** Opening Data extract block **
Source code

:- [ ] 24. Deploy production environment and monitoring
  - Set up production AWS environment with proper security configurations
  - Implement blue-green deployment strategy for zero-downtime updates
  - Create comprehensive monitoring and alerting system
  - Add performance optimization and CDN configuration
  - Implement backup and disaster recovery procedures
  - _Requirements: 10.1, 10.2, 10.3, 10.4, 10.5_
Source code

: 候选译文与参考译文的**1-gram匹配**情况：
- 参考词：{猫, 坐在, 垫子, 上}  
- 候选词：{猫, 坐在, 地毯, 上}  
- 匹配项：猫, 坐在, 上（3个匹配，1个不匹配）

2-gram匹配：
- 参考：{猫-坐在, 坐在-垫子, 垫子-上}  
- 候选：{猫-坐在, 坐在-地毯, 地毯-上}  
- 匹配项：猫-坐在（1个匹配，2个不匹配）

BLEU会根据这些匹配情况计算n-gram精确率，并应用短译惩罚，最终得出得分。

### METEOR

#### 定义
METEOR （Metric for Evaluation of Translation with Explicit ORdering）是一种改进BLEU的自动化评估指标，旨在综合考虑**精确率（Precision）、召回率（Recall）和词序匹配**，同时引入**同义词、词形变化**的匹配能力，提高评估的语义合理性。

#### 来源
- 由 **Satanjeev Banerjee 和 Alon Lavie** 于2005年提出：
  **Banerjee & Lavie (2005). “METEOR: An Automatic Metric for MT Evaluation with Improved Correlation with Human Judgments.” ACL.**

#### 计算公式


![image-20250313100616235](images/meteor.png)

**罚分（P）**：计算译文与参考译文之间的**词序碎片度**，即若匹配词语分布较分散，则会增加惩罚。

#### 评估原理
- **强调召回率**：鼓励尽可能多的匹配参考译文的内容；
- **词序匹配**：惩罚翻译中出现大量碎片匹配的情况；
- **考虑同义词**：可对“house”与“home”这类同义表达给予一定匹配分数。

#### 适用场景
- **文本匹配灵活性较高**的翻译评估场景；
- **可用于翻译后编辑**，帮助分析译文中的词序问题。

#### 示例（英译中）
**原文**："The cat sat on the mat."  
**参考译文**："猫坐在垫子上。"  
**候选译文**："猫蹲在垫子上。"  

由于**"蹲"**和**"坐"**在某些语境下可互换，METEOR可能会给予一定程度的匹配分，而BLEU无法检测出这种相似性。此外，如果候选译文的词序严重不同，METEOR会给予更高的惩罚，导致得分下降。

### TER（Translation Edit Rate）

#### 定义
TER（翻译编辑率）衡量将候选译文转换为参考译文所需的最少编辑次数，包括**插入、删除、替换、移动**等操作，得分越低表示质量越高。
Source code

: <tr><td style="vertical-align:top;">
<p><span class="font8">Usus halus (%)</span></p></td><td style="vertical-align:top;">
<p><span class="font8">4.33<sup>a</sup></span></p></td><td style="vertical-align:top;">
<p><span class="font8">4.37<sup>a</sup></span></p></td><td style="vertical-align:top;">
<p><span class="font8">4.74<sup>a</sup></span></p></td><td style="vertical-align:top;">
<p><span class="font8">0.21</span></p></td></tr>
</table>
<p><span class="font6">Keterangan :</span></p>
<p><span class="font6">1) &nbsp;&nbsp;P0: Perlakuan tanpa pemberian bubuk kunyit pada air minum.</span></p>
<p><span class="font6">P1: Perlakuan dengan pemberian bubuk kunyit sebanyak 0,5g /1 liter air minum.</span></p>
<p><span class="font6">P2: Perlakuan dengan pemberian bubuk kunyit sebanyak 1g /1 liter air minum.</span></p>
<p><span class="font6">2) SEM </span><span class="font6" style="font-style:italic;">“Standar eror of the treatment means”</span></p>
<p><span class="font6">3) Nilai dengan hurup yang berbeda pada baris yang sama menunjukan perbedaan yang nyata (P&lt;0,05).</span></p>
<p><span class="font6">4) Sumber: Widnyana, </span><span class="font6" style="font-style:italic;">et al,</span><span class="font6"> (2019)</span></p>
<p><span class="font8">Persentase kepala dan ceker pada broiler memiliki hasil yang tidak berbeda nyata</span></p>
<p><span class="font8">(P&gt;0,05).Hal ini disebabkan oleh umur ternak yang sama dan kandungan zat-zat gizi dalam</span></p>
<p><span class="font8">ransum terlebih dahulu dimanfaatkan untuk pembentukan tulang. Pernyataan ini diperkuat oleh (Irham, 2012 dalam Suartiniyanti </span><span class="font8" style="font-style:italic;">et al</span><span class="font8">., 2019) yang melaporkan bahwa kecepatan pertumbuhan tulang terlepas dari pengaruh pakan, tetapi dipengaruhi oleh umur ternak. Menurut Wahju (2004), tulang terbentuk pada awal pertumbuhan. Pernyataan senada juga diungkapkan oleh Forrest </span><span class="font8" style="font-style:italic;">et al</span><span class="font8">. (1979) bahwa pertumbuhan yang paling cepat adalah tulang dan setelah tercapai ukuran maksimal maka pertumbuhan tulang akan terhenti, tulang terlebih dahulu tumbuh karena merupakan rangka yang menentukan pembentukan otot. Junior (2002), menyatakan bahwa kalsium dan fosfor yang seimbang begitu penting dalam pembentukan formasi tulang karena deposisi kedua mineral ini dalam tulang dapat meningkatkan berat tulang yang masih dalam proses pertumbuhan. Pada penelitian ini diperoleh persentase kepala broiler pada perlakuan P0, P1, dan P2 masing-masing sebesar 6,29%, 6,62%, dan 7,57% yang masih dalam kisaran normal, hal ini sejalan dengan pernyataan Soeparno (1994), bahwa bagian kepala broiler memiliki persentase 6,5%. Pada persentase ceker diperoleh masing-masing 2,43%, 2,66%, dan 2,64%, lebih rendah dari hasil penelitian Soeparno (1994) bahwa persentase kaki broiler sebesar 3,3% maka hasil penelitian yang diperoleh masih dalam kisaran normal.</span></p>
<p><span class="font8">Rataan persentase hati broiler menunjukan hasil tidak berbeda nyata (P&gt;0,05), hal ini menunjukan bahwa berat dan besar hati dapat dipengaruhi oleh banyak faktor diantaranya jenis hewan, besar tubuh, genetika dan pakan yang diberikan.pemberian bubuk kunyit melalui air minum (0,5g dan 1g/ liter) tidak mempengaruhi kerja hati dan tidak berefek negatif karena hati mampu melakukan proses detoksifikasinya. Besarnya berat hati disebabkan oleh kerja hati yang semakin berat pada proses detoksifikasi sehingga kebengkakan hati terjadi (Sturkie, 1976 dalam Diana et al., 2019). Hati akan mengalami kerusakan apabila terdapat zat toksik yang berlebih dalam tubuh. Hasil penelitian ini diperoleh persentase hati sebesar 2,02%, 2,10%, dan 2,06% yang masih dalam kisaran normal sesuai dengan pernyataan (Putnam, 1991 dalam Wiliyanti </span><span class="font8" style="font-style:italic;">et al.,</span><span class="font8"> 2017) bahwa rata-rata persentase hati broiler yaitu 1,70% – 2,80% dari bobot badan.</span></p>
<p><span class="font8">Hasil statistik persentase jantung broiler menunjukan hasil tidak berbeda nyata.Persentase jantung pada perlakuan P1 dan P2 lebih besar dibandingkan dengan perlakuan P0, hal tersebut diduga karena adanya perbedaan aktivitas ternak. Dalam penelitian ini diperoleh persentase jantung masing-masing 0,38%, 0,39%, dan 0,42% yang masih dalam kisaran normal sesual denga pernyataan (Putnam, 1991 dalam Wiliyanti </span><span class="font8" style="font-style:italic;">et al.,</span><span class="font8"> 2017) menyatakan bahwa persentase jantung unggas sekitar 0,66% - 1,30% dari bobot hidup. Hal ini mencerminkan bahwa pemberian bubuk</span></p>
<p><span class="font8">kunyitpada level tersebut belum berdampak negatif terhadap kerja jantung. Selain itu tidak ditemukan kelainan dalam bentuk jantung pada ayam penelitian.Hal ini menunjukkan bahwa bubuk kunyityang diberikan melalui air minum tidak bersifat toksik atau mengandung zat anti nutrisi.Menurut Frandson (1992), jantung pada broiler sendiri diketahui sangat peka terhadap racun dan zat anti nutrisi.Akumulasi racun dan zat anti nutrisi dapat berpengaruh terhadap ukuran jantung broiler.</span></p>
** Closing Data extract block **
* **Exercise brief**: Copy every line of the listing that contains the word "Translation".

* **Written response**:
METEOR （Metric for Evaluation of Translation with Explicit ORdering）是一种改进BLEU的自动化评估指标，旨在综合考虑**精确率（Precision）、召回率（Recall）和词序匹配**，同时引入**同义词、词形变化**的匹配能力，提高评估的语义合理性。
### TER（Translation Edit Rate）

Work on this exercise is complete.